* BEGIN DATA *
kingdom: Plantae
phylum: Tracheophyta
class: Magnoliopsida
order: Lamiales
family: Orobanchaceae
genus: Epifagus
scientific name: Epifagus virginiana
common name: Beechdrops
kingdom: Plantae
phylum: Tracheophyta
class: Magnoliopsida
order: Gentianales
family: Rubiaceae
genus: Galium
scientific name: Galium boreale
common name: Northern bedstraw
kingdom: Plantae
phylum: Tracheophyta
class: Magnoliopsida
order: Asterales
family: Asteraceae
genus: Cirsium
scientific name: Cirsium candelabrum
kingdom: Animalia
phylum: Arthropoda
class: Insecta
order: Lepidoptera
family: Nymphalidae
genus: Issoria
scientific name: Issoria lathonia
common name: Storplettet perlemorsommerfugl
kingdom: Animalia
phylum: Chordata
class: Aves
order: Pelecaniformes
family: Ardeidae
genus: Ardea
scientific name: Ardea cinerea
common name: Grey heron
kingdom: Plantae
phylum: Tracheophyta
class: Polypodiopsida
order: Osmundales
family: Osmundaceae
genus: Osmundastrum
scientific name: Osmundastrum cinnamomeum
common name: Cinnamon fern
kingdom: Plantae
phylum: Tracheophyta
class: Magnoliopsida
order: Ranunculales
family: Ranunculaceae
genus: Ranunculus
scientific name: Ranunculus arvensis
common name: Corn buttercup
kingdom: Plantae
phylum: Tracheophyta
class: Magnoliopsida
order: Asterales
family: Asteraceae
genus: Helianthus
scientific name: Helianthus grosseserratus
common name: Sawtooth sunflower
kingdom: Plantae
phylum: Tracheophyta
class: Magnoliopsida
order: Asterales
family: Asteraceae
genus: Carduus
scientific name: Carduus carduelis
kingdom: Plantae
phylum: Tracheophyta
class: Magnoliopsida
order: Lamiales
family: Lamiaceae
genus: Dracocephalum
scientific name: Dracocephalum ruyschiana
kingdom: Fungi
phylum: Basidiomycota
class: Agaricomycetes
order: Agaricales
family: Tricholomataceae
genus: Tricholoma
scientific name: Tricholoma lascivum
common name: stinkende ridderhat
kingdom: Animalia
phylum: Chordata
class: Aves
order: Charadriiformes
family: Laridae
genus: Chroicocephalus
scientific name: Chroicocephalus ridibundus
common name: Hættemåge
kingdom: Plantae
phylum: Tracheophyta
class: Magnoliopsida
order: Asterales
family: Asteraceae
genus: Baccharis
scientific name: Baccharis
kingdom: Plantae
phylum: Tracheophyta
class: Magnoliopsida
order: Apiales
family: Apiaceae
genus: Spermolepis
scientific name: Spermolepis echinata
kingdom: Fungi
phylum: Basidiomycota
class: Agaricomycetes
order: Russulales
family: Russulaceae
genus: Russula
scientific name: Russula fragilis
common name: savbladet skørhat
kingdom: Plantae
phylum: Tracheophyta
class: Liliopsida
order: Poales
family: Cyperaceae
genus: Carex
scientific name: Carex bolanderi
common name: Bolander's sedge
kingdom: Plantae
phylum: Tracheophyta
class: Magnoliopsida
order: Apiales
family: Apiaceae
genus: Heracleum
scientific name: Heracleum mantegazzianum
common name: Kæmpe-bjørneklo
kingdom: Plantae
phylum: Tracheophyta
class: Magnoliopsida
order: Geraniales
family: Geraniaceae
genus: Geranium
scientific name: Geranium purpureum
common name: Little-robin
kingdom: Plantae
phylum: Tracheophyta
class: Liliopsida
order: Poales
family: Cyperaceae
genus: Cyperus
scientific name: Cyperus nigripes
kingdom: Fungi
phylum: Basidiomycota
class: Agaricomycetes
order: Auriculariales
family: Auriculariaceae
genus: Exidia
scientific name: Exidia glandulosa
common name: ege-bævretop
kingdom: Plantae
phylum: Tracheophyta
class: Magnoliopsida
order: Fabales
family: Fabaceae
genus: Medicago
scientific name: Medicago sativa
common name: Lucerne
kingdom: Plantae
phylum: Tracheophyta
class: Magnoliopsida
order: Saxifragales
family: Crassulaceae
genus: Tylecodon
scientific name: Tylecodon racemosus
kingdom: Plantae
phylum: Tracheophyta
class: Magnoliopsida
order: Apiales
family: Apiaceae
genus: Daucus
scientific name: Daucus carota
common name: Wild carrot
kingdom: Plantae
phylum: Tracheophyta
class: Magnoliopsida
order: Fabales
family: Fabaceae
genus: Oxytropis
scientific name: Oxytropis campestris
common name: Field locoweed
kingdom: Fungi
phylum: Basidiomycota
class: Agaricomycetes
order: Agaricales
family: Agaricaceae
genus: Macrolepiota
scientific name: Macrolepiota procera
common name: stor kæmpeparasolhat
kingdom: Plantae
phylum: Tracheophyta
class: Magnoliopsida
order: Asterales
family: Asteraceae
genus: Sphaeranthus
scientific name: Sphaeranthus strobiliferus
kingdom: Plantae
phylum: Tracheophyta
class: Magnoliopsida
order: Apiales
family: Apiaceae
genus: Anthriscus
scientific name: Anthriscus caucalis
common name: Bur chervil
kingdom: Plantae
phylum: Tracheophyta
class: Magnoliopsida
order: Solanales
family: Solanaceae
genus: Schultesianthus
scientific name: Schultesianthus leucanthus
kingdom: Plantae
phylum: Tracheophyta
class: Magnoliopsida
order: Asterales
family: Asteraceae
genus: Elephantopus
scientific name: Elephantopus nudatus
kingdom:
* END DATA *
▶ **WORK TO BE COMPLETED**
Turn the lines of the rows into a JSON list of strings, one string per line, with blank lines left out. Begin at the start of the rows and stop after the line that contains "genus: Issoria".

▶ **FULL RESPONSE**
[
  "kingdom: Plantae",
  "phylum: Tracheophyta",
  "class: Magnoliopsida",
  "order: Lamiales",
  "family: Orobanchaceae",
  "genus: Epifagus",
  "scientific name: Epifagus virginiana",
  "common name: Beechdrops",
  "kingdom: Plantae",
  "phylum: Tracheophyta",
  "class: Magnoliopsida",
  "order: Gentianales",
  "family: Rubiaceae",
  "genus: Galium",
  "scientific name: Galium boreale",
  "common name: Northern bedstraw",
  "kingdom: Plantae",
  "phylum: Tracheophyta",
  "class: Magnoliopsida",
  "order: Asterales",
  "family: Asteraceae",
  "genus: Cirsium",
  "scientific name: Cirsium candelabrum",
  "kingdom: Animalia",
  "phylum: Arthropoda",
  "class: Insecta",
  "order: Lepidoptera",
  "family: Nymphalidae",
  "genus: Issoria"
]